Robo advice will be ubiquitous
Consumers are being inundated with product and service pitches from established financial companies and startups, and choosing the best ones is becoming ever more difficult.

Increasingly, advice is seen as the feature that can set one offering apart from another. However, tailoring every offering on an individual level poses major challenges. As a result, banks and fintechs see a solution in robo advice, which sprouted in wealth management and has since spread to insurance and now banking.

For instance, Bank of America, which rolled out a self-directed investment platform called Merrill Edge Guided Investing a year ago, has added automated research to the software. It has also expanded the network of human financial advisers who support clients of its Merrill Edge program, a mashup of robo-advisory and human help. On the robo side, Stock Story provides data and digests of investment analyst reports to help clients research individual companies.

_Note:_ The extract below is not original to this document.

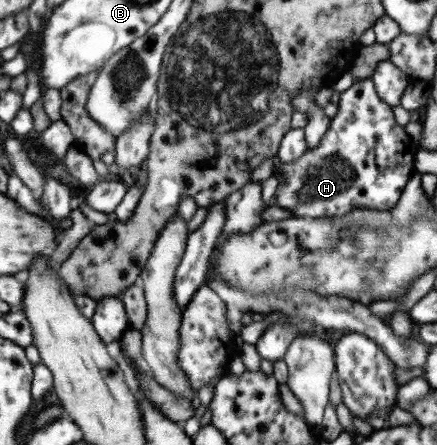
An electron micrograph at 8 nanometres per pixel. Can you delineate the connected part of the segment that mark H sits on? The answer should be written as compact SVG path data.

U.S. Bancorp's investment arm partnered in July with FutureAdvisor, an investment advisory firm owned by BlackRock, to develop a robo advice product called Automated Investor. Citizens Bank, meanwhile, is in an active development relationship with the fintech SigFig to develop new automated advice tools for banks.

Personal finance management apps provide data for consumers to ingest. But successfully adding automated advice capabilities through a combination of AI-powered tools and data analysis, with some human support, too, could offer an edge among rivals. Which customer would turn down a helpful suggestion on how to curb spending or save up for a short-term goal?

Expect to see greater collaboration between banks and firms that provide automated advisory services, and the addition of some level of advice support to nearly every bank offering from savings accounts to lending.